0
votes

When I load a collection into memory for the first time, it is all in the memory (i can see it in the task manager), but over time I can see that only part of the original size is taken by arangod process. Besides, when I execute a query, retrieving data from that collection, I can see that disk usage is growing for a short period of time and the size of used RAM is growing aswell.

I'd like to avoid it. How can I do it? I see that collections have the property isVolatile

isVolatile: If true then the collection data will be kept in memory only and ArangoDB will not write or sync the data to disk.

it is almost what I want but

Unloading the collection will cause the collection data to be discarded. Stopping or re-starting the server will also cause full loss of data in the collection

Can I somehow keep the whole collection in memory but without losing data after unloading?

1

1 Answers

1
votes

The only way to guarantee that your collections are in RAM is to use the MMFiles engine. With RocksDB there is no guarantee. Two full collection scans should also lead to RocksDB collections to be loaded to RAM. But when you deplete your memory, some data is unloaded again.

Just because memory figures go back it is not an indication of collection data being unloaded. Here's the Wikipedia article on MMFs: https://en.wikipedia.org/wiki/Memory-mapped_file. So as long as your collection is loaded, which happens immediately when you access it's data or specifically call the load method, it is residing in RAM.

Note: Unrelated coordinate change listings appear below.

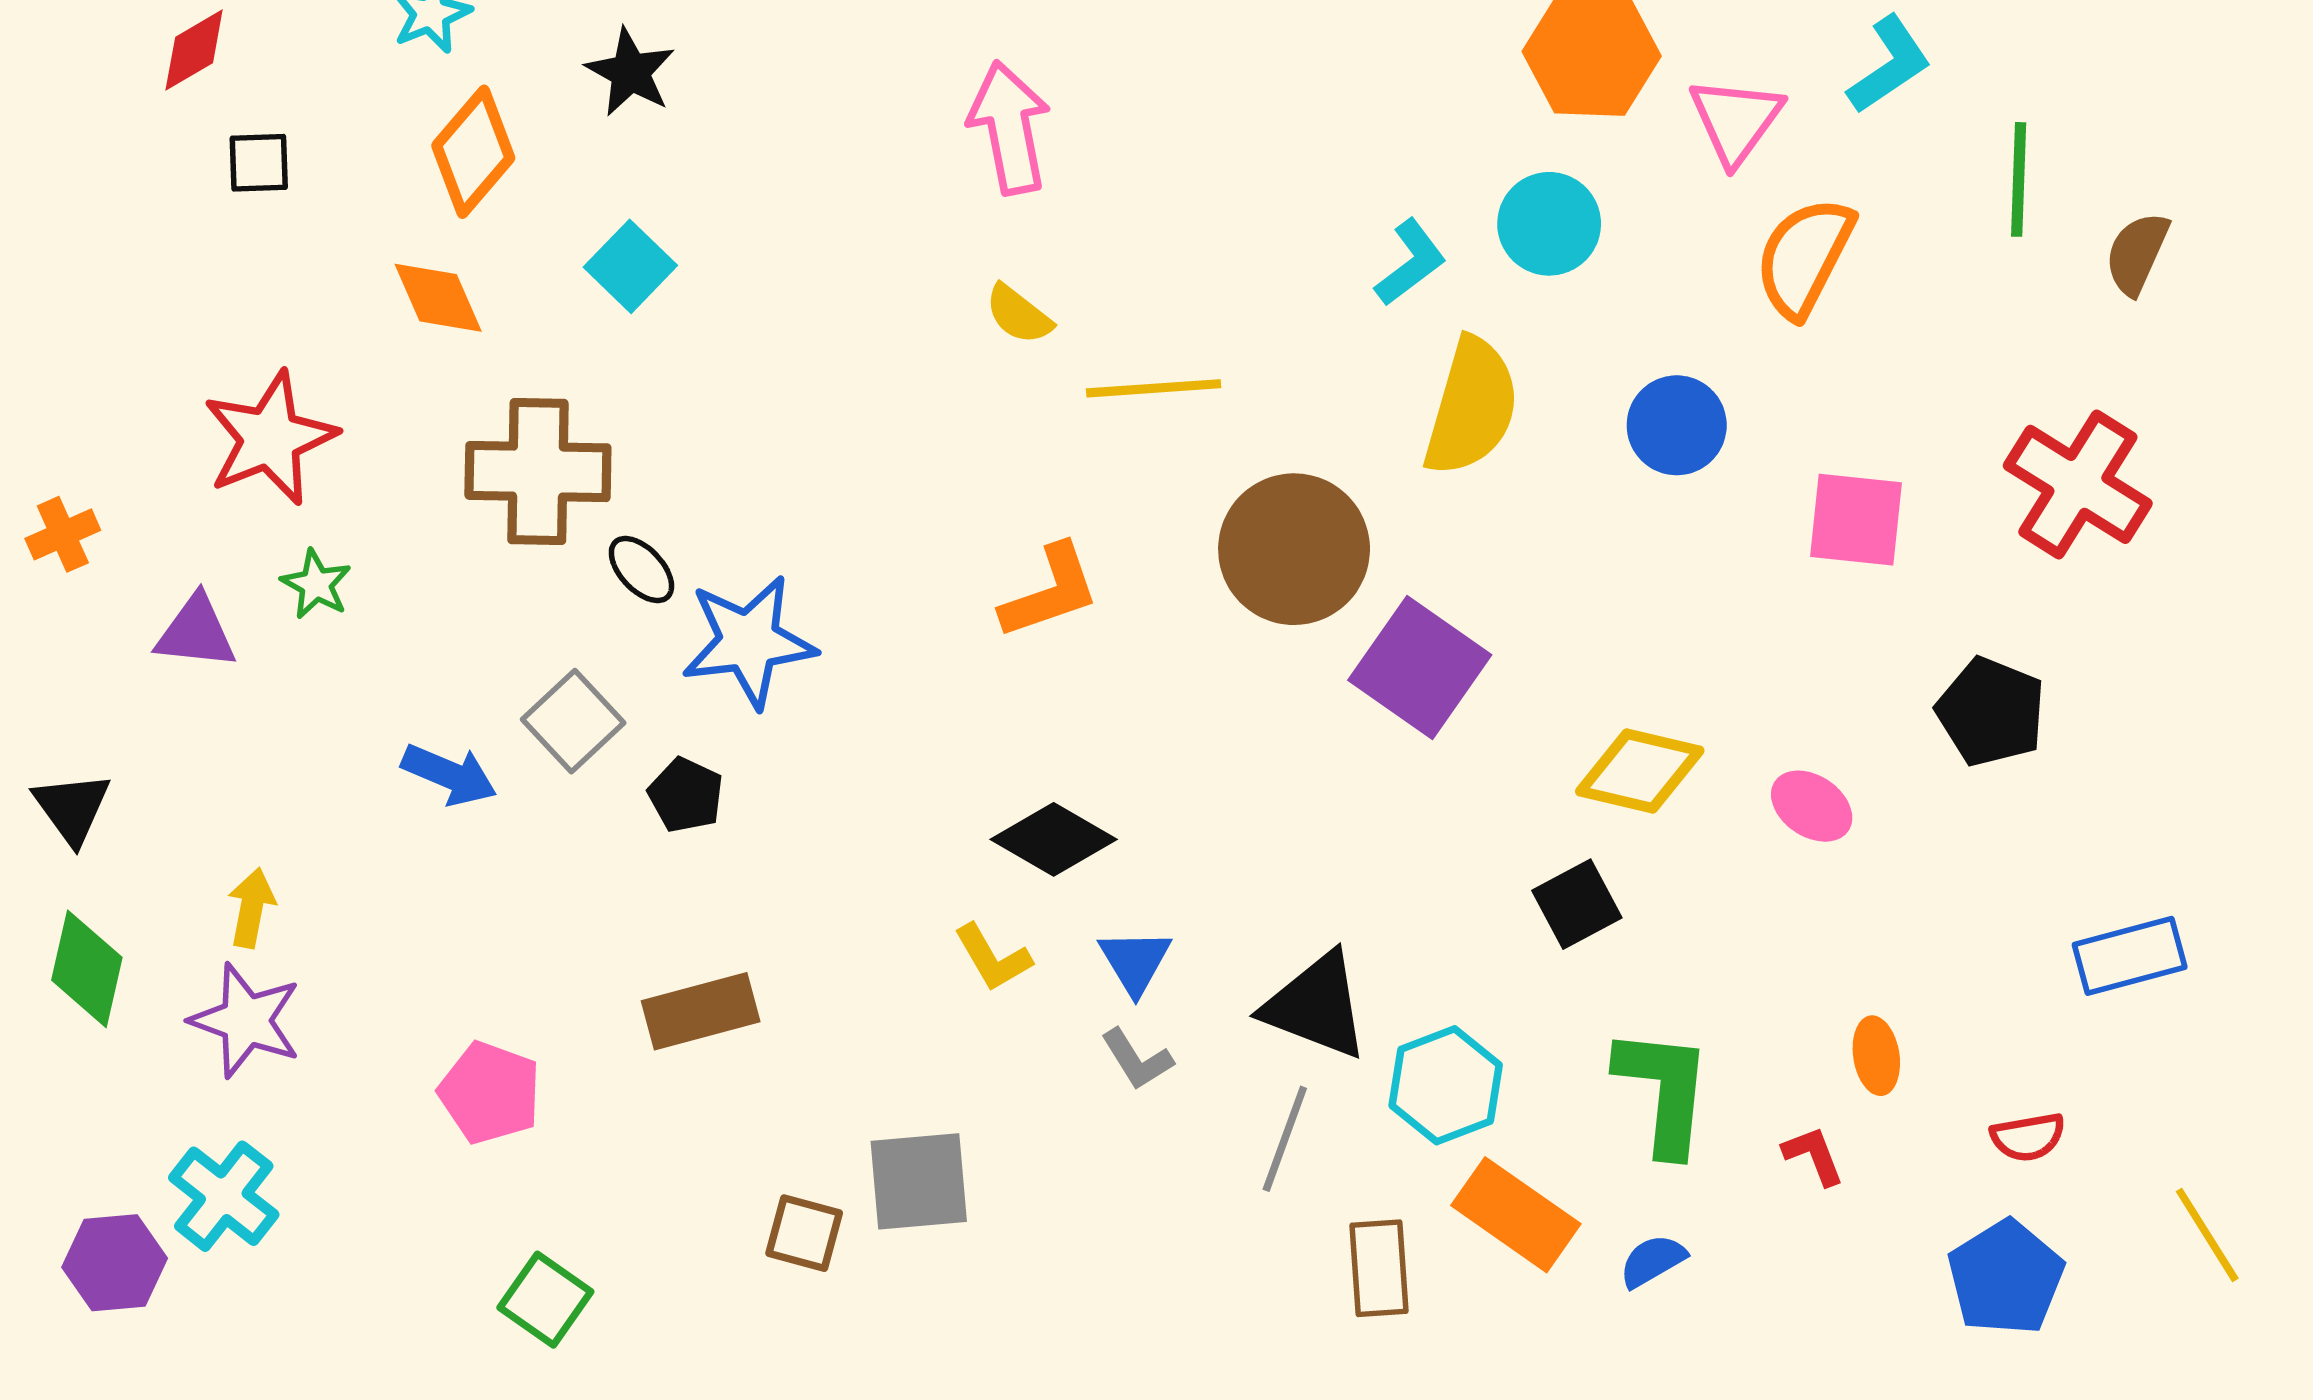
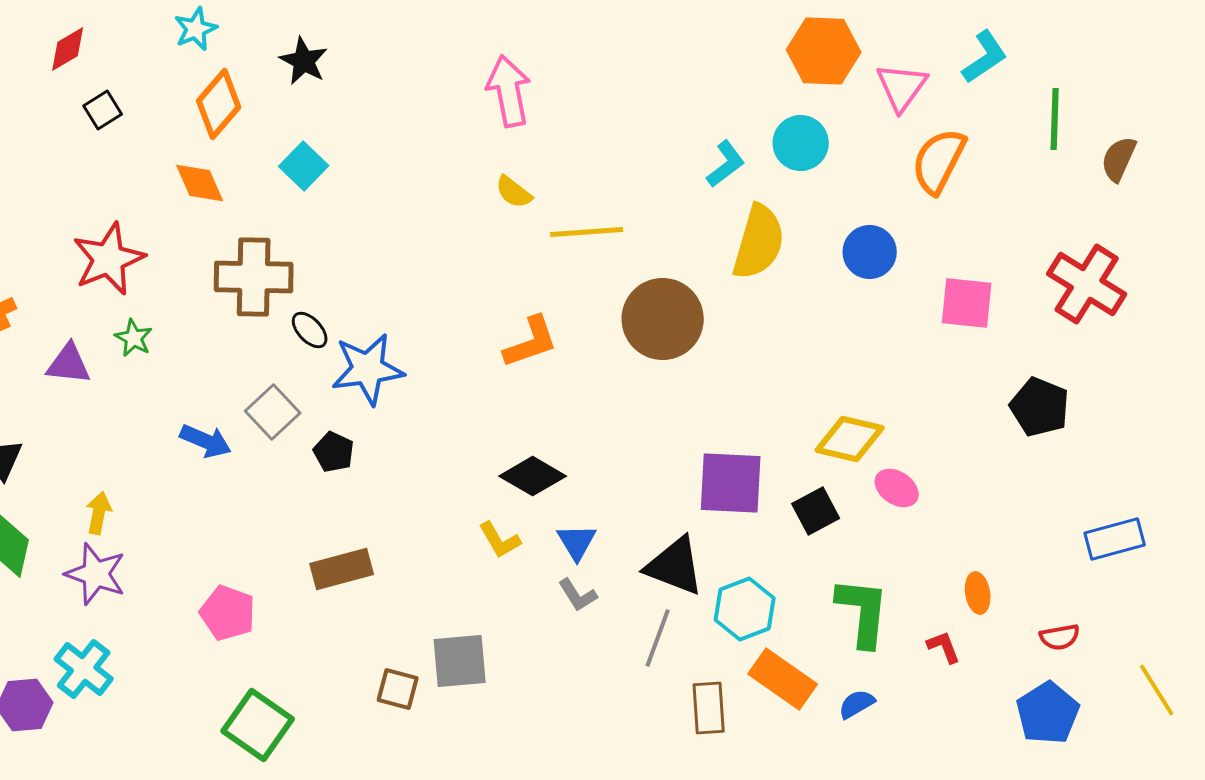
black square: (259, 163) -> (103, 110), turned -30
purple square: (1420, 667) -> (731, 483), moved, turned -32
pink ellipse: (1812, 806) -> (897, 488), moved
green square: (545, 1300) -> (258, 725), size x1.4

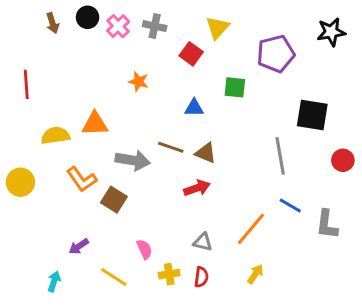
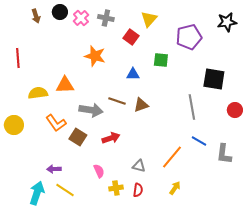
orange star: (139, 82) -> (95, 56), size x1.5
brown triangle: (206, 153) -> (141, 105), turned -42
red arrow: (197, 188) -> (111, 138), moved
purple arrow: (79, 246) -> (54, 169), turned 32
yellow line: (114, 277) -> (65, 190), moved
cyan arrow: (54, 281) -> (37, 193), size x1.6

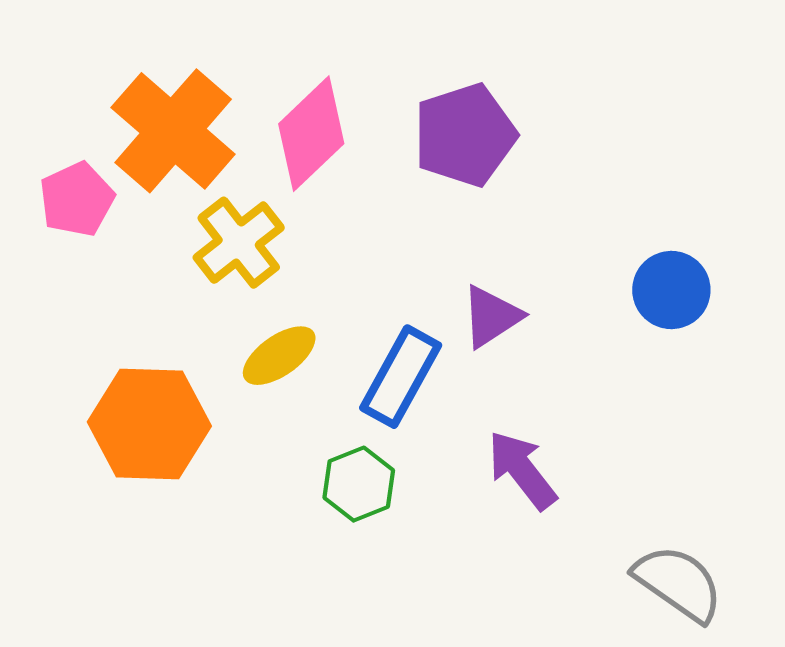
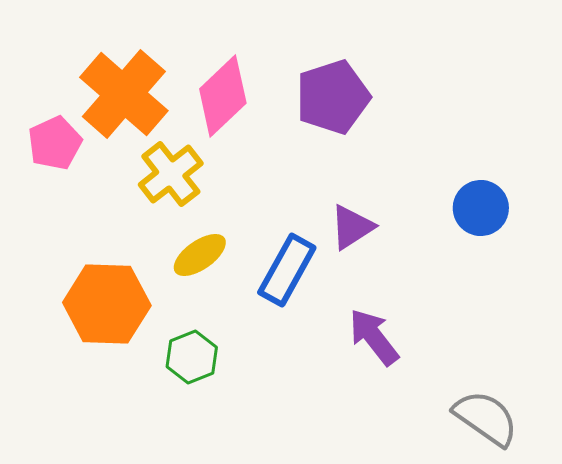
green hexagon: (359, 484) -> (192, 357), moved

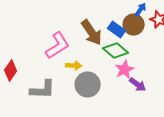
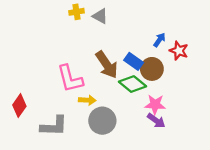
brown circle: (134, 24) -> (152, 69), moved
pink L-shape: (58, 46) -> (70, 79), turned 108
pink star: (125, 70) -> (155, 104), moved, turned 30

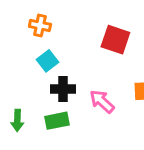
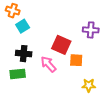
red square: (115, 40) -> (61, 45), moved
cyan square: (47, 61) -> (23, 26), moved

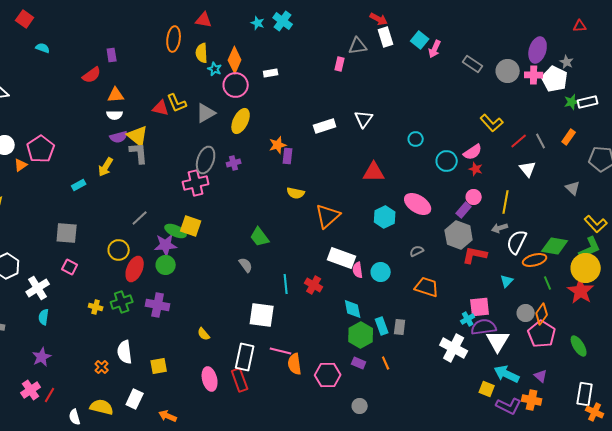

Regarding your question about data loss: you have 2 different strategies for syncing data to disk, which you can choose from: wait-for-sync true or false. This parameter can be set at startup - then affecting all databases and all collections - or on a per collection basis when you initially create them. As the name says it refers to the point at which a data point is considered committed and reported as such to the client. For high performance and less safety the value could be set false. Under this regime one may lose a couple of seconds of data, should power to the machine or disks suddenly fail.

TLDR use MMFiles and your loaded collections live in RAM, as long as you have memory left. Beyond that point you end up in swap space with horrendous consequences for performance.